**What the exercise asks:** Find the word "Left" in the listing; pull out each line holding it.
*** Task input ***
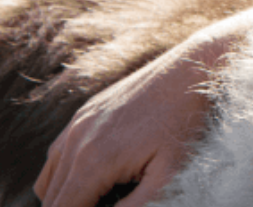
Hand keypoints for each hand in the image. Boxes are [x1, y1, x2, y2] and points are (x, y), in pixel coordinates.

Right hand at [34, 14, 246, 206]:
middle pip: (52, 201)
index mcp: (93, 161)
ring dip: (68, 196)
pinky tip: (104, 175)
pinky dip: (68, 174)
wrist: (195, 69)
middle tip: (118, 198)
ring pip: (48, 180)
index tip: (113, 206)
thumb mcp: (169, 175)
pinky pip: (58, 154)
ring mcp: (77, 122)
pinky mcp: (85, 112)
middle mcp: (76, 140)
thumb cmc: (186, 124)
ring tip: (108, 195)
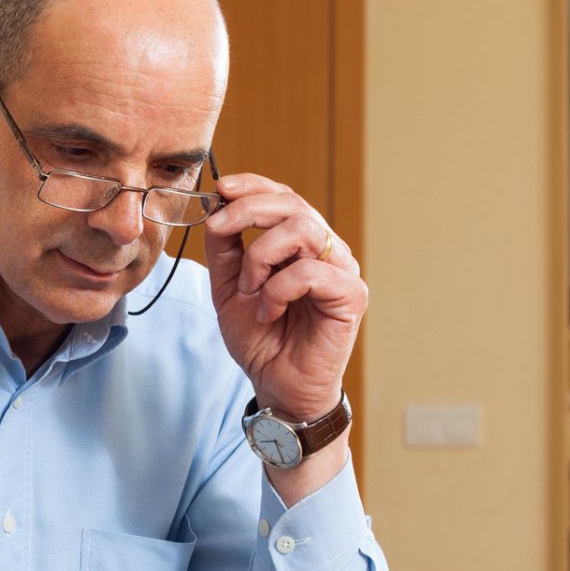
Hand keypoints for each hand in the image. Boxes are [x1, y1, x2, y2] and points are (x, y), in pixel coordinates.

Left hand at [201, 173, 366, 424]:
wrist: (278, 385)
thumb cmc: (261, 338)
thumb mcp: (228, 287)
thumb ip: (224, 248)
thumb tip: (218, 206)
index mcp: (300, 243)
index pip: (284, 196)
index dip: (254, 185)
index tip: (221, 188)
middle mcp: (326, 249)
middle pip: (293, 203)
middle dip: (248, 210)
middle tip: (219, 228)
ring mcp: (342, 270)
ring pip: (303, 229)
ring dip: (261, 255)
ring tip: (249, 289)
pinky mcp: (351, 295)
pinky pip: (311, 272)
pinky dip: (278, 289)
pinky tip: (267, 311)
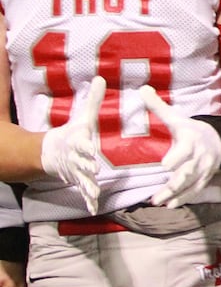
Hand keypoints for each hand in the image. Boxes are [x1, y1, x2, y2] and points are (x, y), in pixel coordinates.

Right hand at [38, 75, 103, 214]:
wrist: (54, 151)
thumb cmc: (73, 133)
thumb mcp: (83, 117)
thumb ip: (92, 100)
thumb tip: (100, 77)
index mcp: (79, 143)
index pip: (82, 145)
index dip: (85, 147)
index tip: (90, 149)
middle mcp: (77, 160)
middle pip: (82, 164)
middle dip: (87, 167)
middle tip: (94, 170)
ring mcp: (77, 173)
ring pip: (83, 181)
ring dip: (88, 187)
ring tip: (94, 193)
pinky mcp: (79, 181)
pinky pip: (85, 193)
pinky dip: (88, 201)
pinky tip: (93, 209)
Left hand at [143, 87, 220, 207]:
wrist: (219, 141)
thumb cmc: (191, 130)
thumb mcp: (177, 118)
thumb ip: (158, 107)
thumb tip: (142, 89)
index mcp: (191, 140)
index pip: (185, 150)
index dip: (176, 158)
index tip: (164, 165)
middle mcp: (199, 156)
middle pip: (188, 171)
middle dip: (174, 183)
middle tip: (156, 194)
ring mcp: (203, 170)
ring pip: (189, 184)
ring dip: (173, 194)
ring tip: (156, 202)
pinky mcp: (203, 179)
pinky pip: (194, 190)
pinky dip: (182, 198)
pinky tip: (169, 205)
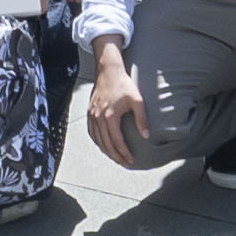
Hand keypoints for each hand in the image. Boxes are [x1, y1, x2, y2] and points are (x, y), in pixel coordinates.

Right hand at [86, 43, 148, 162]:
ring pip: (98, 140)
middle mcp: (98, 118)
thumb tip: (146, 135)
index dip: (124, 153)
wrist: (108, 71)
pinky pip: (92, 133)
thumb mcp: (137, 100)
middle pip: (106, 145)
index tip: (131, 160)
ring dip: (107, 151)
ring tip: (116, 158)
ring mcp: (92, 116)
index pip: (117, 142)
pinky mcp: (89, 113)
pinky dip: (98, 142)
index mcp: (109, 116)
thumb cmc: (123, 84)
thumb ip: (142, 119)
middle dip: (116, 157)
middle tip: (125, 164)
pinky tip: (104, 146)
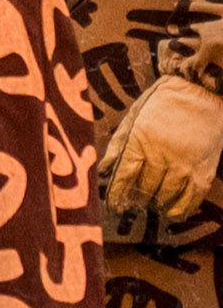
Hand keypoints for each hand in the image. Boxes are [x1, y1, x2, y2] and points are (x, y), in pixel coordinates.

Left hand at [106, 75, 222, 240]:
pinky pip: (192, 198)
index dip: (117, 194)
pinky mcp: (204, 170)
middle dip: (136, 199)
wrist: (199, 93)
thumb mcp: (133, 118)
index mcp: (140, 142)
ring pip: (166, 196)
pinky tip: (172, 213)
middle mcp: (162, 156)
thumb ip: (118, 144)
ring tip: (151, 205)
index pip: (124, 175)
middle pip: (145, 188)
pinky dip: (181, 209)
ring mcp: (184, 165)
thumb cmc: (161, 104)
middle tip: (132, 204)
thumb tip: (103, 170)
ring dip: (156, 204)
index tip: (113, 205)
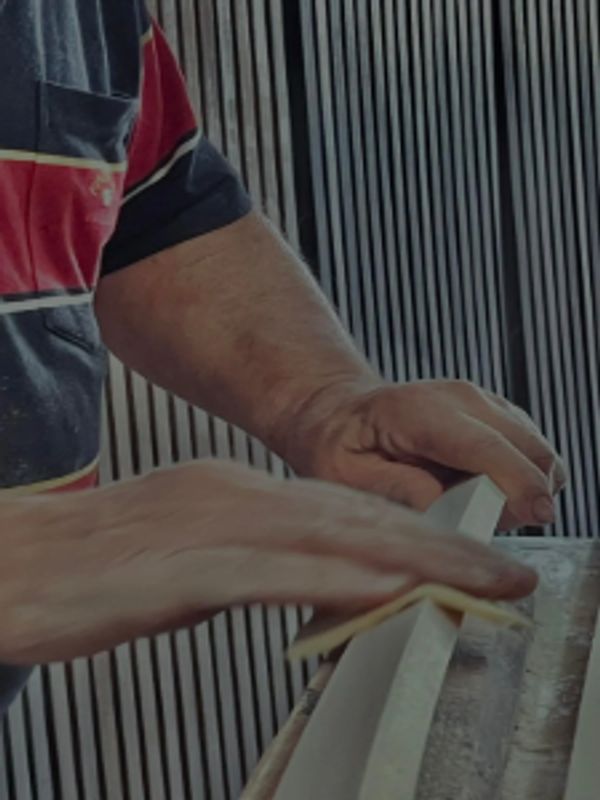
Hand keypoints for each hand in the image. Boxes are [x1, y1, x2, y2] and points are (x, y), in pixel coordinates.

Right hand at [0, 460, 535, 663]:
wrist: (18, 560)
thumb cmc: (100, 563)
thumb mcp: (194, 551)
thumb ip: (252, 556)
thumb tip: (307, 577)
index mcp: (236, 493)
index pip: (343, 510)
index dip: (413, 532)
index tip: (464, 554)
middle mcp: (234, 498)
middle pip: (355, 517)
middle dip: (440, 543)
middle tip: (502, 566)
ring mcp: (212, 528)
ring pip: (331, 539)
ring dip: (414, 559)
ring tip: (478, 577)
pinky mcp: (184, 570)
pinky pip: (274, 573)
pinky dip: (336, 579)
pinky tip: (385, 585)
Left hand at [282, 379, 565, 528]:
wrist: (343, 412)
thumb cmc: (340, 447)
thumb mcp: (347, 476)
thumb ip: (396, 489)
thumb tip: (445, 506)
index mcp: (418, 411)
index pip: (484, 445)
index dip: (518, 482)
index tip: (537, 516)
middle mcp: (460, 397)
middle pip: (527, 447)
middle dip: (525, 495)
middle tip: (483, 523)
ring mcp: (482, 400)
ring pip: (538, 450)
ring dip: (524, 488)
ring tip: (474, 504)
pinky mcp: (496, 412)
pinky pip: (531, 450)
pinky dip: (520, 477)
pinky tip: (480, 488)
*** End of Task input ***
**Completed exercise:**
Left hand at [201, 173, 366, 424]:
Left hand at [143, 87, 220, 207]:
Left hand at [106, 75, 222, 240]:
Left hand at [282, 379, 565, 528]:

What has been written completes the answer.